Reducing allocations and Other Optimizations
Profiling reveals the majority of time is spent in the innermost loop of the statparts function. This loop allocates quite a bit because the arrays are using slices. We can avoid allocations by using @views and more broadcasting. See “Consider using views for slices” and “More dots”,
function statparts(gi::F) where {F <: Function}
  function P(A::AbstractMatrix) # projection matrix
    A*pinv(A'*A)*A'
  end
  let gi=gi
    function(θ)
      giθ = gi(θ)
      p = length(θ)
      (n, k) = size(giθ)
      Ω = Hermitian(cov(giθ))
      gn=mean(gi(θ), dims=1)'
      iΩgn = Ω \ gn
      Gi = zeros(n,k,p)
      ForwardDiff.jacobian!(Gi,gi,θ)
      Gi = reshape(Gi, n , k, p)
      G = mean(Gi, dims=1)
      Γ = zeros(eltype(Gi),p,k,k)
      D = zeros(eltype(Gi),k, p)
      @inbounds for j in 1:p
        @inbounds for i in 1:n
          @views Γ[j,:,:] .+= (Gi[i,:,j] .- G[1,:,j]) * giθ[i,:]'
        end
        Γ[j,:,:] ./= n
        @views D[:,j] .= G[1,:,j] .- Γ[j,:,:]*iΩgn
      end
      return(n,k,p,gn, Ω, D, P)
    end
  end
end
@benchmark klm(gi)(β0)BenchmarkTools.Trial: 10000 samples with 1 evaluation.

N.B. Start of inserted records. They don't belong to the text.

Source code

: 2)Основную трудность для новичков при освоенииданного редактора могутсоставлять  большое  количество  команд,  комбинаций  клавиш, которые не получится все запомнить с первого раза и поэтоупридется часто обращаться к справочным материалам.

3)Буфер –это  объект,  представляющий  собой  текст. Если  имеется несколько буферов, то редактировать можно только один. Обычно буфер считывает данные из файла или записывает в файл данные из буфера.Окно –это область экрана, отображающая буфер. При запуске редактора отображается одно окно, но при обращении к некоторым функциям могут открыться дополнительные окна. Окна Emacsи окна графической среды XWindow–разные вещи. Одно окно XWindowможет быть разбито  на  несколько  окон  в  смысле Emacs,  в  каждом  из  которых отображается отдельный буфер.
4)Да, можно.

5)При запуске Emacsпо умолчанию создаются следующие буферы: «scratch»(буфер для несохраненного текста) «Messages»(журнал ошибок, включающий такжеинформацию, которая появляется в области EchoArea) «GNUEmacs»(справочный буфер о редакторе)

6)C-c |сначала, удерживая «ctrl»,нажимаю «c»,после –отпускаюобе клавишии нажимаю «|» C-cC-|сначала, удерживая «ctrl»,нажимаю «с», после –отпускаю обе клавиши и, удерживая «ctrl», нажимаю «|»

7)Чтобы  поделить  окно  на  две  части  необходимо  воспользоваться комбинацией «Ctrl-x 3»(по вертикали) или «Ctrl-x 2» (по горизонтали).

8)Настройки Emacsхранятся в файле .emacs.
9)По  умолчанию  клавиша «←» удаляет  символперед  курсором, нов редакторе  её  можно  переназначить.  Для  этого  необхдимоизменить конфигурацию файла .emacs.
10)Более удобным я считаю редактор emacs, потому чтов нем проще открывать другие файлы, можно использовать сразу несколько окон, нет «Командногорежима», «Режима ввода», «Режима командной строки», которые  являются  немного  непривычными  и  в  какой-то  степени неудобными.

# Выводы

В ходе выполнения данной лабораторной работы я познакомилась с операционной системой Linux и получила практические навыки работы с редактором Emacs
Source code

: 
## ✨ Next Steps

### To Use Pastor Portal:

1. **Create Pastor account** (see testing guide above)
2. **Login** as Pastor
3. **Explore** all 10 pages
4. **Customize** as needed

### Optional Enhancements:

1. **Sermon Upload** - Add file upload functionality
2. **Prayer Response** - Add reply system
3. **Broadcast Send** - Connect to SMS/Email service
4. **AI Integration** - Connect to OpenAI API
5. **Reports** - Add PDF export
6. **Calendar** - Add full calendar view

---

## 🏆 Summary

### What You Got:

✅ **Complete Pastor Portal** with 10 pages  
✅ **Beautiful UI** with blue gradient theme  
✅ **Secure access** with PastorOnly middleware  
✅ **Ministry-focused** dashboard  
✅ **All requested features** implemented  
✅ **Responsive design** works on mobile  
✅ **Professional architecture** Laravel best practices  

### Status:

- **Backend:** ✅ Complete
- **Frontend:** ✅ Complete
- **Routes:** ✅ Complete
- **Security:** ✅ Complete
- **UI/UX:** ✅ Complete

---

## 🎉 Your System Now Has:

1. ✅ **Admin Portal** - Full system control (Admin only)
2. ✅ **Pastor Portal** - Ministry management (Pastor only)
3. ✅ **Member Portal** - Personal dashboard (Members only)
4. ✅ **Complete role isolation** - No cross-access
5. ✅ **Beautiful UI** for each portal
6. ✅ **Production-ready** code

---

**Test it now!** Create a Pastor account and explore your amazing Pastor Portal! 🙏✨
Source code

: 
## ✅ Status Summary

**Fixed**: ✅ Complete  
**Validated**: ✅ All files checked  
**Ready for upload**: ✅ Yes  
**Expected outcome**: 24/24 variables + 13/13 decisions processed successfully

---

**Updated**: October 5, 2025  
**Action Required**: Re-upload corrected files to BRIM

 Range (min … max):  69.363 μs …   6.704 ms  ┊ GC (min … max):  0.00% … 92.
90%
 Time  (median):     76.354 μs               ┊ GC (median):     0.00%
 Time  (mean ± σ):   86.922 μs ± 255.393 μs  ┊ GC (mean ± σ):  11.10% ±  3.
73%
               ▁▁▃▄▆▅▇▇▆█▆▇▄▃▂                                  
  ▁▁▁▁▁▂▂▃▃▄▅▆█████████████████▇▆▅▄▃▃▂▂▂▂▂▂▂▂▁▁▂▁▁▁▁▁▁▁▁▁▁▁▁▁▁ ▃
  69.4 μs         Histogram: frequency by time           89 μs <
 Memory estimate: 118.53 KiB, allocs estimate: 501.
The code is now about ten times faster than the original.
Footnotes
Like scalar variables, StaticArrays exist on the stack instead of the heap, so creating them is much less costly and they do not count toward the reported allocations.↩︎